# Exercise goal:
Update the post about assembly mixing from "I've already created" to "see it happen.)", and write that span out again with "unit testing process" changed to "build verification process".

In building the Bix CecilMixer, which uses Mono.Cecil to perform the post-compile mixing (a.k.a. code weaving) step, I've found myself making heavy use of ildasm to examine compiled assemblies. Up until now, I've mostly been creating code similar to what I want on an ad-hoc basis, compiling it, and then disassembling it. I'm still in very early development, and this is already starting to become a lot of overhead.

It's time to formalize and improve this strategy.

I've already created a test mixer target assembly that I'm using to test mixing functionality, so I have a well-known starting point for mixing. I also know how a C# version of the mixed code should look (after all, I've been creating small, ad-hoc pieces in C# and compiling as needed); the next logical step is to create and maintain a reference version of the post-mixed assembly. This will allow me to "save" my work, so to speak, and it will allow the reference assembly to become part of the unit testing process. I might even drop other unit tests in favor of a single deep assembly comparison test. (I haven't made that decision yet, but don't be surprised if you see it happen.)

# Saved entries:
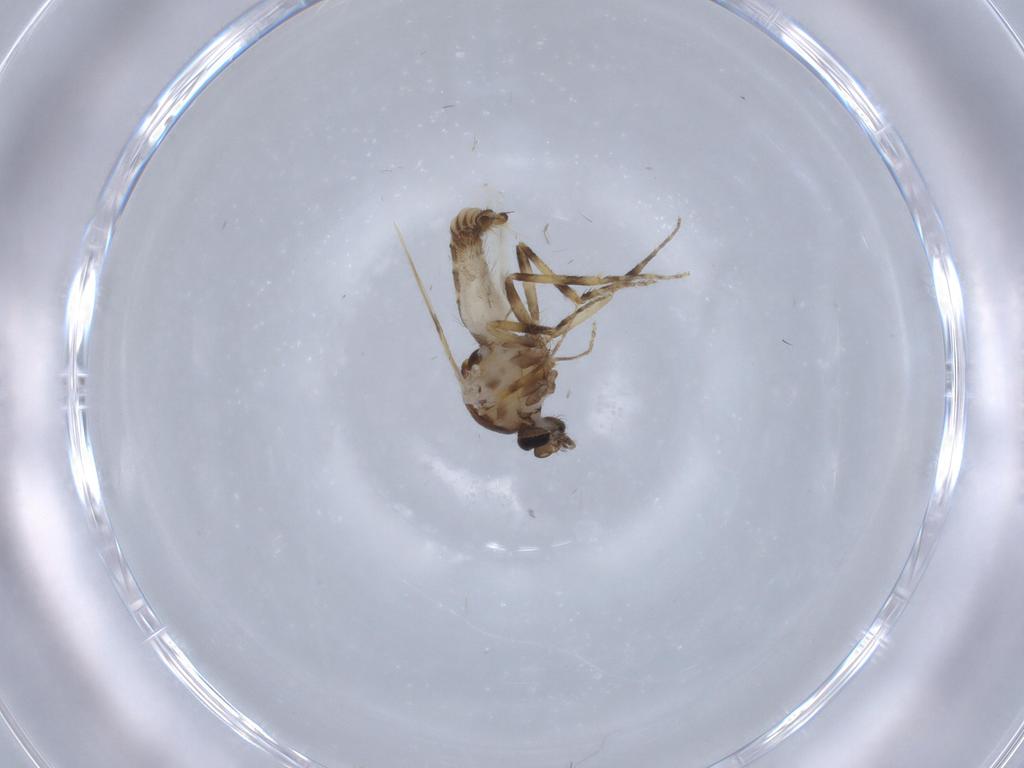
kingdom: Animalia
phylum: Arthropoda
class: Insecta
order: Diptera
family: Ceratopogonidae
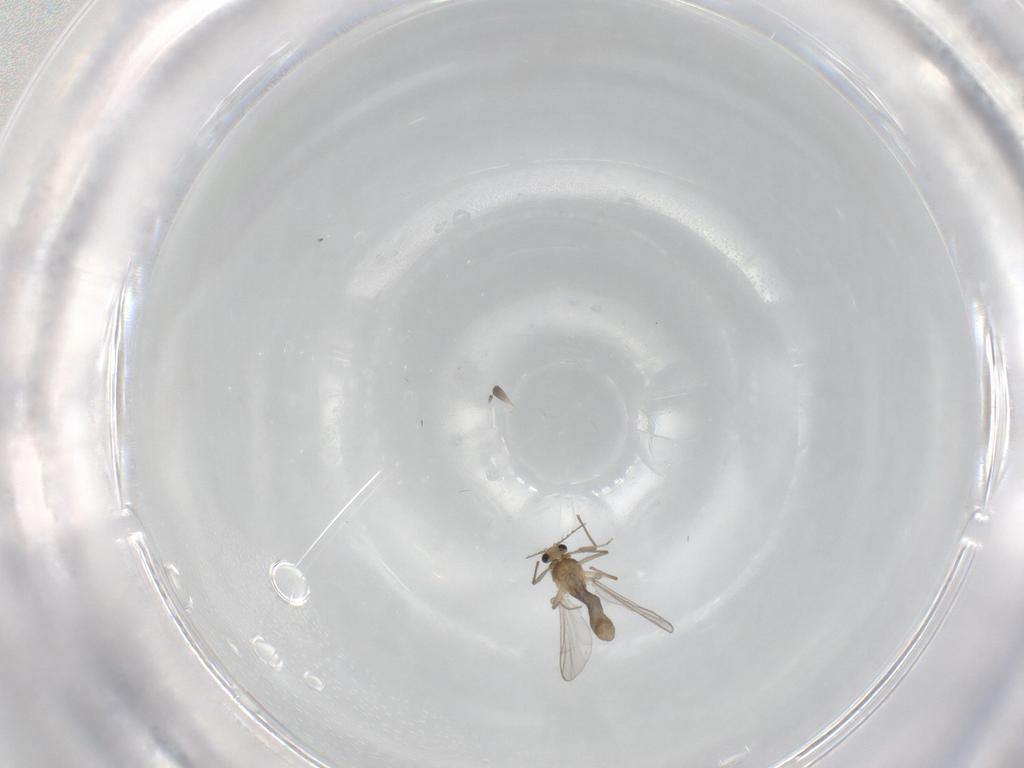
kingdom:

# Answer below:
I've already created a test mixer target assembly that I'm using to test mixing functionality, so I have a well-known starting point for mixing. I also know how a C# version of the mixed code should look (after all, I've been creating small, ad-hoc pieces in C# and compiling as needed); the next logical step is to create and maintain a reference version of the post-mixed assembly. This will allow me to "save" my work, so to speak, and it will allow the reference assembly to become part of the build verification process. I might even drop other unit tests in favor of a single deep assembly comparison test. (I haven't made that decision yet, but don't be surprised if you see it happen.)